The new standards only apply when there is an employment relationship, such as jobs where employers make mandatory deductions or provide benefits such as vacation pay. They do not apply to volunteer activities or casual work such as babysitting, lawn-mowing, snow-shovelling or farm and ranch work.
The changes mean that youth aged 12 and under will only be able to be employed in artistic endeavours such as film, stage or television productions, and only with parental/guardian consent and a government-issued permit.
Government consulted with more than 100 individuals and organizations, including employers, parents, students, volunteer groups, worker support centres and farm representatives in its work to update the standards.
“By providing clarity on the standards for employing youth under age 13, the updated legislation will ensure stronger protection for children, while still offering them the choice to gain valuable life experience through their first jobs.”
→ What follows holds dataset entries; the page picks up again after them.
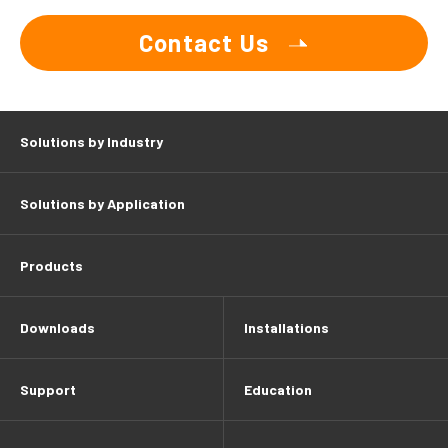
Contact Us
Solutions by Industry
Solutions by Application
Products
Downloads
Installations
Support
Education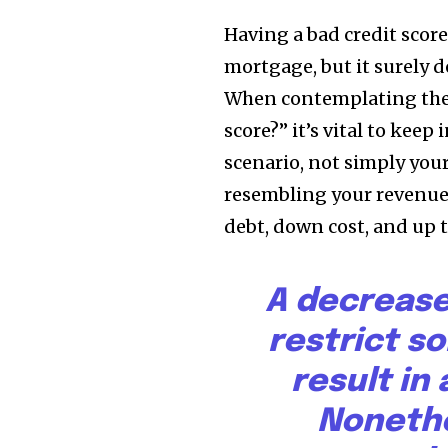
Having a bad credit score
mortgage, but it surely d
When contemplating the 
score?” it’s vital to kee
scenario, not simply you
resembling your revenue
debt, down cost, and up t
A decrease
restrict s
result in 
Noneth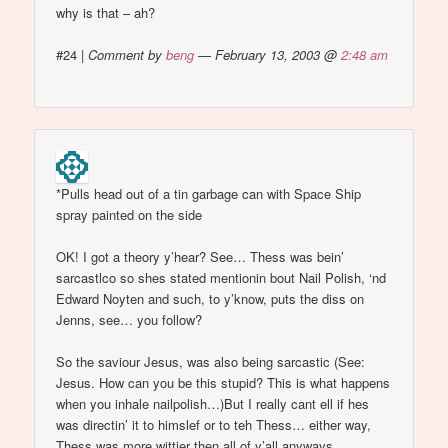
why is that – ah?
#24
|
Comment by
beng
— February 13, 2003 @
2:48 am
*Pulls head out of a tin garbage can with Space Ship
spray painted on the side
OK! I got a theory y’hear? See… Thess was bein’
sarcastlco so shes stated mentionin bout Nail Polish, ‘nd
Edward Noyten and such, to y’know, puts the diss on
Jenns, see… you follow?
So the saviour Jesus, was also being sarcastic (See:
Jesus. How can you be this stupid? This is what happens
when you inhale nailpolish…)But I really cant ell if hes
was directin’ it to himslef or to teh Thess… either way,
Thess was more wittier then all of y’all anyways…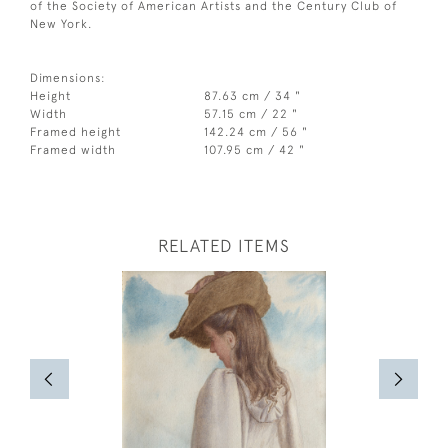
of the Society of American Artists and the Century Club of
New York.
Dimensions:
Height
87.63 cm / 34 "
Width
57.15 cm / 22 "
Framed height
142.24 cm / 56 "
Framed width
107.95 cm / 42 "
RELATED ITEMS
The changes complete the revisions to Alberta’s Employment Standards Code and Regulation that took effect Jan. 1, 2018.
Employers must provide proper training and supervision for young employees and inform parents/guardians of any workplace risks. The revised youth employment standards take effect Jan. 1, 2019.
- Rules have not changed for youth aged 13 and up.
- Youth aged 13-14 can be employed in such jobs as a store clerk, server, delivery person, dishwasher and food assembler, or in other jobs with a permit and parental consent.
- Youth aged 15-17 can be employed in most occupations; however certain requirements for supervision and restrictions on hours of work apply.
- Youth employment rules do not apply to farms and ranches.
- Employment standards do not generally apply to casual work such as babysitting, lawn-mowing or snow-shovelling.